During this time period (the “I/O wait “), threads are “blocking” waiting for the disk, and the operating system can use that free CPU core to serve other threads. So, since threads are always blocking on I/O, we can have more threads/connections than the CPU core and get more work done in the same amount of time.

So how much more should it be? It depends on the disk. Newer SSDS do not require addressing and do not have rotating discs. Don’t assume that “SSDS are faster, so we should increase the number of threads.” On the contrary, no addressing and no loop time means less blocking, so fewer threads [closer to the number of CPU cores] will deliver better performance. Only when blocking creates more opportunities for execution can more threads produce better performance.

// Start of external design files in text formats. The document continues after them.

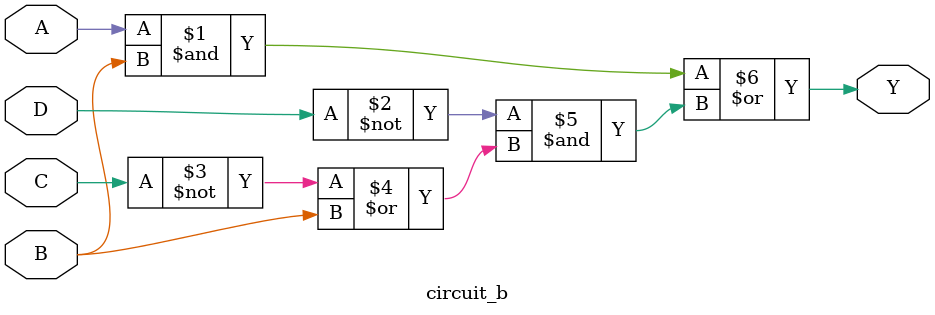
<source format=v>
module circuit_b(
    input A,B,C,D,
    output Y
);

    assign Y = (A&B) | (~D &(~C | B));

endmodule

</source>
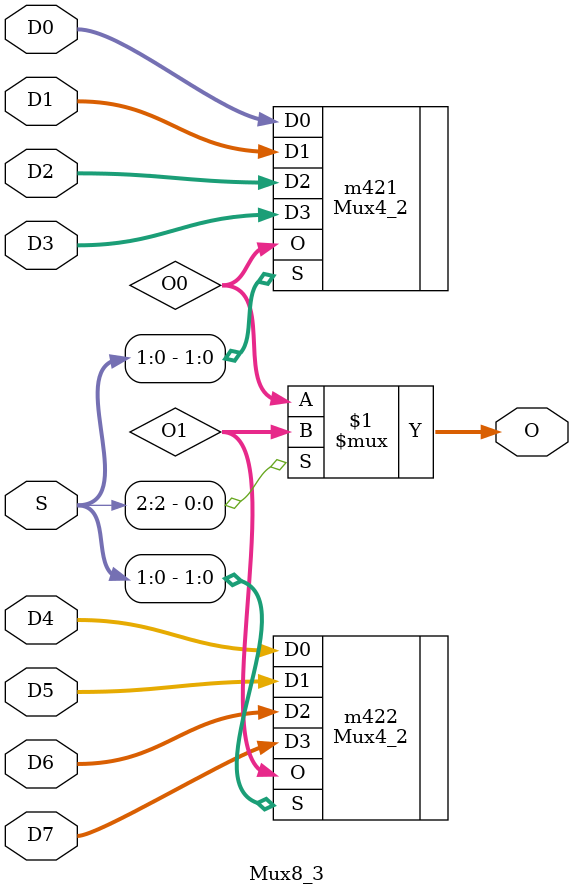
<source format=v>
`timescale 1ns / 1ps
module Mux8_3( S , D0, D1, D2, D3, D4, D5, D6, D7, O);
		input [2:0] S;
		input [15:0] D0, D1, D2, D3, D4, D5, D6, D7 ;
		output [15:0] O ;

		wire [15:0] O1, O0 ;

		assign O = S[2] ? O1 : O0;
		
		Mux4_2 m421 (
		 .D0(D0), 
		 .D1(D1), 
		 .D2(D2), 
		 .D3(D3), 
		 .S(S[1:0]), 
		 .O(O0)
		 );
		 
		Mux4_2 m422 (
		 .D0(D4), 
		 .D1(D5), 
		 .D2(D6), 
		 .D3(D7), 
		 .S(S[1:0]), 
		 .O(O1)
		 );
		 
endmodule

</source>
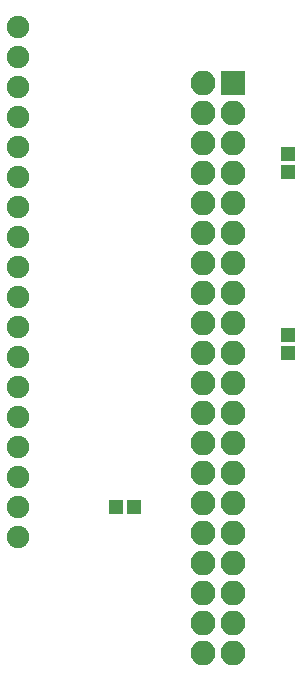
<source format=gbr>
G04 #@! TF.FileFunction,Soldermask,Bot*
%FSLAX46Y46*%
G04 Gerber Fmt 4.6, Leading zero omitted, Abs format (unit mm)*
G04 Created by KiCad (PCBNEW 4.0.7-e1-6374~58~ubuntu14.04.1) date Fri Aug 25 00:07:31 2017*
%MOMM*%
%LPD*%
G01*
G04 APERTURE LIST*
%ADD10C,0.100000*%
%ADD11C,1.900000*%
%ADD12R,2.100000X2.100000*%
%ADD13O,2.100000X2.100000*%
%ADD14R,1.187000X1.264000*%
%ADD15R,1.264000X1.187000*%
G04 APERTURE END LIST*
D10*
D11*
X128000000Y-85990000D03*
X128000000Y-88530000D03*
X128000000Y-91070000D03*
X128000000Y-93610000D03*
X128000000Y-96150000D03*
X128000000Y-98690000D03*
X128000000Y-101230000D03*
X128000000Y-103770000D03*
X128000000Y-106310000D03*
X128000000Y-108850000D03*
X128000000Y-111390000D03*
X128000000Y-113930000D03*
X128000000Y-116470000D03*
X128000000Y-119010000D03*
X128000000Y-121550000D03*
X128000000Y-124090000D03*
X128000000Y-83450000D03*
X128000000Y-80910000D03*
D12*
X146200000Y-85650000D03*
D13*
X143660000Y-85650000D03*
X146200000Y-88190000D03*
X143660000Y-88190000D03*
X146200000Y-90730000D03*
X143660000Y-90730000D03*
X146200000Y-93270000D03*
X143660000Y-93270000D03*
X146200000Y-95810000D03*
X143660000Y-95810000D03*
X146200000Y-98350000D03*
X143660000Y-98350000D03*
X146200000Y-100890000D03*
X143660000Y-100890000D03*
X146200000Y-103430000D03*
X143660000Y-103430000D03*
X146200000Y-105970000D03*
X143660000Y-105970000D03*
X146200000Y-108510000D03*
X143660000Y-108510000D03*
X146200000Y-111050000D03*
X143660000Y-111050000D03*
X146200000Y-113590000D03*
X143660000Y-113590000D03*
X146200000Y-116130000D03*
X143660000Y-116130000D03*
X146200000Y-118670000D03*
X143660000Y-118670000D03*
X146200000Y-121210000D03*
X143660000Y-121210000D03*
X146200000Y-123750000D03*
X143660000Y-123750000D03*
X146200000Y-126290000D03*
X143660000Y-126290000D03*
X146200000Y-128830000D03*
X143660000Y-128830000D03*
X146200000Y-131370000D03*
X143660000Y-131370000D03*
X146200000Y-133910000D03*
X143660000Y-133910000D03*
D14*
X136225500Y-121550000D03*
X137774500Y-121550000D03*
D15*
X150800000Y-91625500D03*
X150800000Y-93174500D03*
X150800000Y-106925500D03*
X150800000Y-108474500D03*
M02*

</source>
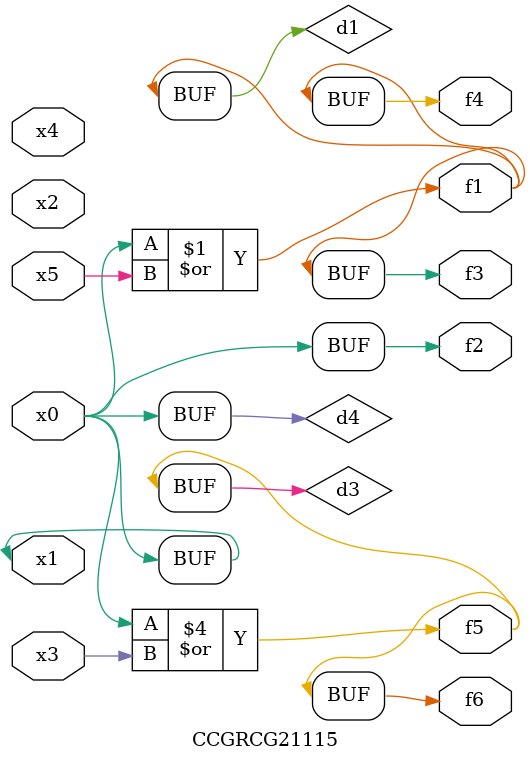
<source format=v>
module CCGRCG21115(
	input x0, x1, x2, x3, x4, x5,
	output f1, f2, f3, f4, f5, f6
);

	wire d1, d2, d3, d4;

	or (d1, x0, x5);
	xnor (d2, x1, x4);
	or (d3, x0, x3);
	buf (d4, x0, x1);
	assign f1 = d1;
	assign f2 = d4;
	assign f3 = d1;
	assign f4 = d1;
	assign f5 = d3;
	assign f6 = d3;
endmodule

</source>
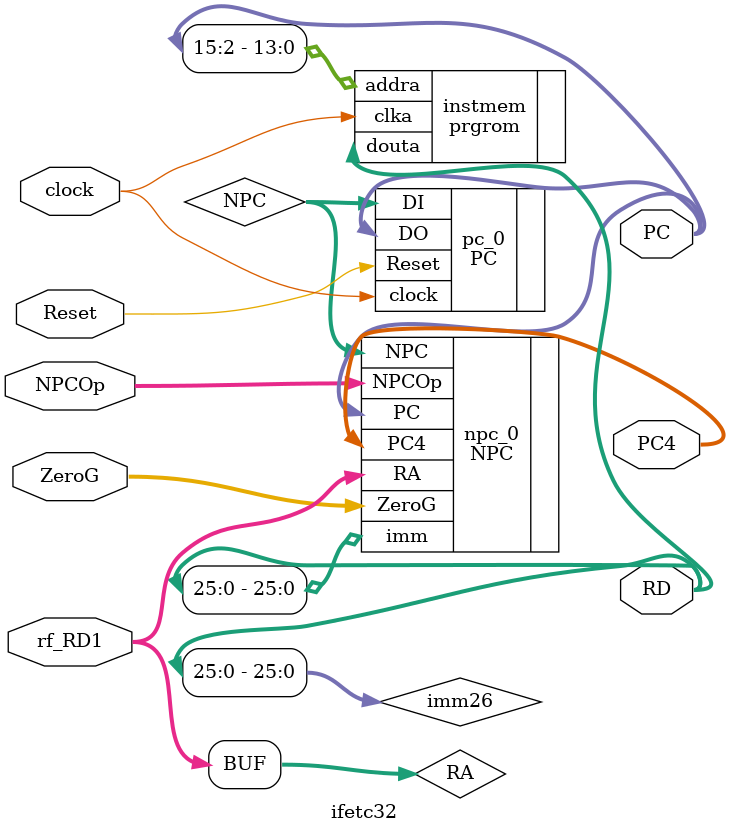
<source format=v>
`timescale 1ns / 1ps
module ifetc32(
    input clock,//ÏµÍ³Ê±ÖÓ
    input Reset,
    input [31:0] rf_RD1,//¼Ä´æÆ÷1µÄÖµ£¬´æ·ÅRA
    input [1:0] NPCOp,//NPC¹¦ÄÜÑ¡Ôñ
    input [1:0] ZeroG,//±È½Ï±êÖ¾Î»£¬00²»·ûºÏÌõ¼þ²»Ìø×ª/ÓÃ²»ÉÏ£¬01ÏàµÈbeq£¬10²»ÏàµÈbne£¬11´óÓÚ0bgtz
    output [31:0] PC,//µ±Ç°Ö¸ÁîµØÖ·
    output [31:0] PC4,//µ±Ç°Ö¸ÁîµØÖ·+4
     output [31:0] RD//È¡³öµÄÖ¸Áî
    );
    wire [31:0] NPC;//ÏÂÒ»ÌõÖ¸ÁîµØÖ·
    wire [25:0] imm26;//26Î»Á¢¼´ÊýµØÖ·
    wire [31:0] RA;//º¯Êý·µ»ØµØÖ·
      
    PC pc_0(
    .clock(clock),//ÏµÍ³Ê±ÖÓ
    .Reset(Reset),//¸´Î»DM dm_0(
    .DI(NPC),//ÊäÈëÏÂÒ»ÌõPC
    .DO(PC)//Êä³öµ±Ç°PC
    );
    assign imm26 = RD[25:0];
    assign RA = rf_RD1;
    NPC npc_0(
    .PC(PC),//µ±Ç°µÄPC
    .imm(imm26),//26Î»Á¢¼´Êý
    .RA(RA),//·µ»ØµØÖ·
    .NPCOp(NPCOp),//NPC¹¦ÄÜÑ¡Ôñ
    .ZeroG(ZeroG),//±È½Ï±êÖ¾
    .PC4(PC4),//µ±Ç°µÄPC+4
    .NPC(NPC)//ÏÂÒ»ÌõPC
    );
    //Ö¸Áî´æ´¢Æ÷
    prgrom instmem(
        .clka(clock),
        .addra(PC[15:2]),
        .douta(RD)
    ); 
endmodule

</source>
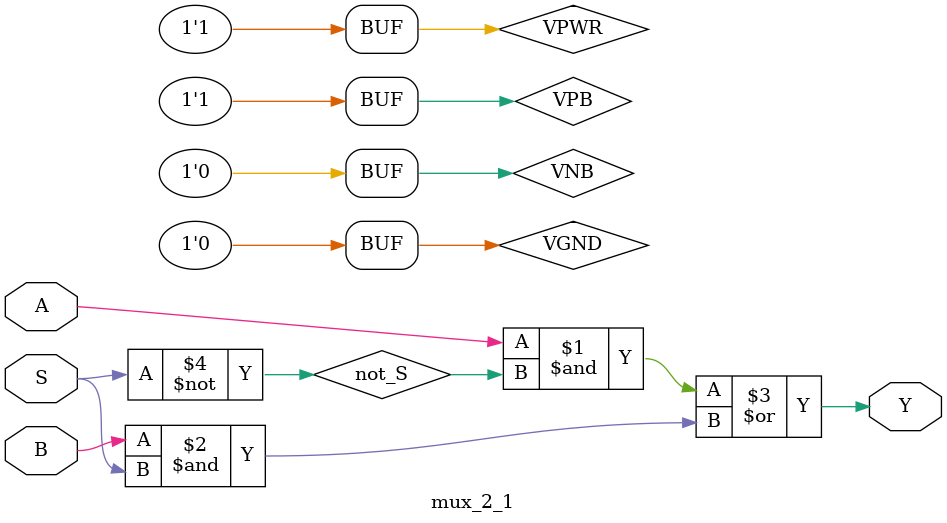
<source format=v>
module mux_2_1 (
    Y,
    A,
    B,
    S
);

    output Y;
    input  A;
    input  B;
    input  S;

    // Voltage supply signals
    supply1 VPWR;
    supply0 VGND;
    supply1 VPB ;
    supply0 VNB ;

    wire not_S;
    not not_gate (not_S, S);

    assign Y = (A & not_S) | (B & S);

endmodule
</source>
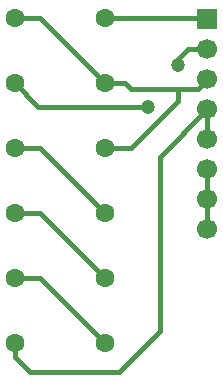
<source format=gbr>
%TF.GenerationSoftware,KiCad,Pcbnew,9.0.6*%
%TF.CreationDate,2025-11-25T21:03:31+00:00*%
%TF.ProjectId,sensor,73656e73-6f72-42e6-9b69-6361645f7063,rev?*%
%TF.SameCoordinates,Original*%
%TF.FileFunction,Copper,L1,Top*%
%TF.FilePolarity,Positive*%
%FSLAX46Y46*%
G04 Gerber Fmt 4.6, Leading zero omitted, Abs format (unit mm)*
G04 Created by KiCad (PCBNEW 9.0.6) date 2025-11-25 21:03:31*
%MOMM*%
%LPD*%
G01*
G04 APERTURE LIST*
%TA.AperFunction,ComponentPad*%
%ADD10R,1.700000X1.700000*%
%TD*%
%TA.AperFunction,ComponentPad*%
%ADD11C,1.700000*%
%TD*%
%TA.AperFunction,ComponentPad*%
%ADD12C,1.600000*%
%TD*%
%TA.AperFunction,ViaPad*%
%ADD13C,1.200000*%
%TD*%
%TA.AperFunction,Conductor*%
%ADD14C,0.400000*%
%TD*%
%TA.AperFunction,Conductor*%
%ADD15C,0.200000*%
%TD*%
G04 APERTURE END LIST*
D10*
%TO.P,J1,1,Pin_1*%
%TO.N,Net-(J1-Pin_1)*%
X68500000Y-39610000D03*
D11*
%TO.P,J1,2,Pin_2*%
%TO.N,Net-(J1-Pin_2)*%
X68500000Y-42150000D03*
%TO.P,J1,3,Pin_3*%
%TO.N,Net-(J1-Pin_3)*%
X68500000Y-44690000D03*
%TO.P,J1,4,Pin_4*%
%TO.N,Net-(J1-Pin_4)*%
X68500000Y-47230000D03*
%TO.P,J1,5,Pin_5*%
X68500000Y-49770000D03*
%TO.P,J1,6,Pin_6*%
%TO.N,Net-(J1-Pin_2)*%
X68500000Y-52310000D03*
%TO.P,J1,7,Pin_7*%
X68500000Y-54850000D03*
%TO.P,J1,8,Pin_8*%
X68500000Y-57390000D03*
%TD*%
D12*
%TO.P,R6,1*%
%TO.N,Net-(J1-Pin_4)*%
X52190000Y-67000000D03*
%TO.P,R6,2*%
%TO.N,Net-(R5-Pad1)*%
X59810000Y-67000000D03*
%TD*%
%TO.P,R5,1*%
%TO.N,Net-(R5-Pad1)*%
X52190000Y-61500000D03*
%TO.P,R5,2*%
%TO.N,Net-(R4-Pad1)*%
X59810000Y-61500000D03*
%TD*%
%TO.P,R4,1*%
%TO.N,Net-(R4-Pad1)*%
X52190000Y-56000000D03*
%TO.P,R4,2*%
%TO.N,Net-(R3-Pad1)*%
X59810000Y-56000000D03*
%TD*%
%TO.P,R3,1*%
%TO.N,Net-(R3-Pad1)*%
X52190000Y-50500000D03*
%TO.P,R3,2*%
%TO.N,Net-(J1-Pin_3)*%
X59810000Y-50500000D03*
%TD*%
%TO.P,R2,1*%
%TO.N,Net-(J1-Pin_2)*%
X52190000Y-45000000D03*
%TO.P,R2,2*%
%TO.N,Net-(J1-Pin_3)*%
X59810000Y-45000000D03*
%TD*%
%TO.P,R1,1*%
%TO.N,Net-(J1-Pin_3)*%
X52190000Y-39500000D03*
%TO.P,R1,2*%
%TO.N,Net-(J1-Pin_1)*%
X59810000Y-39500000D03*
%TD*%
D13*
%TO.N,Net-(J1-Pin_2)*%
X63500000Y-47000000D03*
X66000000Y-43500000D03*
%TD*%
D14*
%TO.N,Net-(J1-Pin_4)*%
X68500000Y-47230000D02*
X68500000Y-49770000D01*
%TO.N,Net-(J1-Pin_2)*%
X68500000Y-54850000D02*
X68500000Y-52310000D01*
X68500000Y-57390000D02*
X68500000Y-54850000D01*
%TO.N,Net-(J1-Pin_3)*%
X67690000Y-45500000D02*
X66000000Y-45500000D01*
X68500000Y-44690000D02*
X67690000Y-45500000D01*
X66000000Y-45500000D02*
X62000000Y-45500000D01*
X62000000Y-45500000D02*
X61500000Y-45000000D01*
X61500000Y-45000000D02*
X59810000Y-45000000D01*
%TO.N,Net-(J1-Pin_2)*%
X66000000Y-43000000D02*
X66850000Y-42150000D01*
X66000000Y-43500000D02*
X66000000Y-43000000D01*
X66850000Y-42150000D02*
X68500000Y-42150000D01*
%TO.N,Net-(J1-Pin_1)*%
X59810000Y-39500000D02*
X68390000Y-39500000D01*
%TO.N,Net-(J1-Pin_2)*%
X55000000Y-47000000D02*
X63500000Y-47000000D01*
X52190000Y-45000000D02*
X54190000Y-47000000D01*
X54190000Y-47000000D02*
X55000000Y-47000000D01*
%TO.N,Net-(J1-Pin_4)*%
X61000000Y-69500000D02*
X64500000Y-66000000D01*
X53500000Y-69500000D02*
X61000000Y-69500000D01*
X52190000Y-67000000D02*
X52190000Y-68190000D01*
X52190000Y-68190000D02*
X53500000Y-69500000D01*
X64500000Y-66000000D02*
X64500000Y-51230000D01*
X64500000Y-51230000D02*
X68500000Y-47230000D01*
%TO.N,Net-(R5-Pad1)*%
X52190000Y-61500000D02*
X54310000Y-61500000D01*
X54310000Y-61500000D02*
X59810000Y-67000000D01*
%TO.N,Net-(R4-Pad1)*%
X52190000Y-56000000D02*
X54310000Y-56000000D01*
X54310000Y-56000000D02*
X59810000Y-61500000D01*
%TO.N,Net-(R3-Pad1)*%
X52190000Y-50500000D02*
X54310000Y-50500000D01*
X54310000Y-50500000D02*
X59810000Y-56000000D01*
%TO.N,Net-(J1-Pin_3)*%
X52190000Y-39500000D02*
X54310000Y-39500000D01*
X54310000Y-39500000D02*
X59810000Y-45000000D01*
D15*
%TO.N,Net-(J1-Pin_1)*%
X68390000Y-39500000D02*
X68500000Y-39610000D01*
D14*
%TO.N,Net-(J1-Pin_3)*%
X59810000Y-50500000D02*
X62000000Y-50500000D01*
X62000000Y-50500000D02*
X66000000Y-46500000D01*
X66000000Y-46500000D02*
X66000000Y-45500000D01*
%TD*%
M02*

</source>
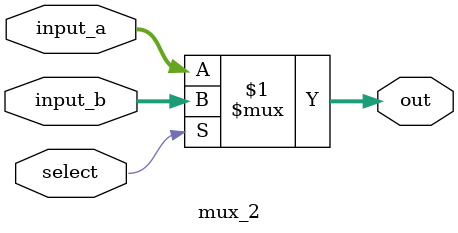
<source format=v>
module mux_2(
    input[31:0] input_a,
    input[31:0] input_b,
    input select,
    output [31:0] out
);
    assign out = (select) ? input_b : input_a;
endmodule
</source>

Networks are similar to disks. Data reading and writing through an Ethernet interface is also blocked. The 10 GBIT/s bandwidth is less blocked than the 1 gbit/s bandwidth, and the 1 GBIT/s bandwidth is less blocked than the 100 MBIT/s bandwidth. But networks are usually a secondary concern, and some people ignore them in performance calculations.

In the chart above, PostgreSQL benchmark data shows that TPS growth starts to slow down from 50 connections. In the Oracle video above, they reduced the number of connections from 2048 to 96, which is actually too high unless the server has 16 or 32 cores.

A formula to calculate

The following formula is provided by PostgreSQL, but we believe it can be applied broadly to most database products. You should model the expected traffic and test your app from this formula to find the most appropriate number of connections.

Connections = ((Number of cores * 2) + Number of valid disks) The number of cores should not contain hyper threads, even if HyperThreading is enabled. If all the active data is cached, then the number of effective disks is 0, and as the cache hit ratio decreases, the number of effective disks gradually approaches the actual number of disks. How well this formula works with SSDS has not been analyzed.

Using this formula, your 4-core I7 database server should have a connection pool size of ((4 * 2) + 1) = 9. Let’s call it 10. Is it too small? Run a performance test and we guarantee that it can easily handle a scenario where 3000 users execute a simple query concurrently at 6000TPS. If the connection pool size exceeds 10, you will see the response time start to increase and the TPS start to decrease.

Note: this formula is not only applicable to database connection pool calculation, most of the calculation and I/O procedures, thread number Settings can refer to this formula. In my previous stress test of a messaging service written using Netty, the optimal number of threads was exactly double the number of CPU cores.

Axiom: You need a small pool of connections and a queue full of threads waiting to connect

If you have 10, 000 concurrent users, setting a connection pool of 10, 000 is almost insane. 1000 is still scary. Even 100 is too much. You need a small pool of 10 or so connections and let the rest of the business threads wait in the queue. The number of connections in the connection pool should be equal to the number of query tasks your database can efficiently perform simultaneously (usually no more than 2 CPU cores).

It is common to see a small web application with about a dozen concurrent users using a connection pool of 100 connections. This can place an extremely unnecessary burden on your database.

Please note that

The size of the connection pool ultimately depends on the system characteristics.

A system with a mix of long and short transactions, for example, is often difficult to tune for any connection pool. The best approach is to create two connection pools, one for long and one for short transactions.

For example, if a system runs a task queue and only a certain number of tasks are allowed to execute simultaneously, the number of concurrent tasks should be adjusted to the number of connections in the connection pool, not the other way around.